Especially annoying was the fact that his vibes made her want to clasp his face and press her forehead to his and try to explain without using words that he was breaking her heart.
‘I didn’t understand everything Dr Orsino said,’ she began warily, taking a spoonful of thick broth and trying not to groan. How had Siore Cudrig known the overload of iron and vitamin C and the prick of spice were exactly what she needed?
‘There is a little liquid in his lungs,’ he explained, glancing up to check on Attila again. He was curled up peacefully, his little chest rising and falling – nothing to cause the shadow that crossed Alex’s features. ‘We should just monitor his breathing.’
‘Okay,’ she said with a firm nod. Alex studied her for a moment, but then his shoulders relaxed.
Either Alex had taken her seriously about waiting until after they’d eaten to talk or he had no intention of explaining himself, but Jules was itchy from the silence by the time she took her plate to the sink. He came close behind her to slip his in afterwards – very close. Glancing at him, she wondered whether she’d misinterpreted the vibes and he wasn’t suffering his usual attack of difficult memories, but was focused on her .

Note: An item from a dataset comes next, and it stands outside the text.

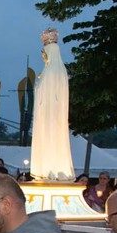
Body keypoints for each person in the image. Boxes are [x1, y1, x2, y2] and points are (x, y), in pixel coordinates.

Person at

Her hair stood on end as she turned to find him… looming . There was no other word for the way he stood, dipping his head to look her in the eye, his body taut. His hands landed on either side of the kitchen bench behind her and his face, tight and grim with emotion, was close to hers.
‘Is this the talking bit?’ she squeaked.
He nodded, then seemed to reconsider and shake his head. ‘Some of it.’
Jules gulped, her throat suddenly thick.
Then he said something entirely different from what she’d expected. ‘Don’t you ever do something like that again.’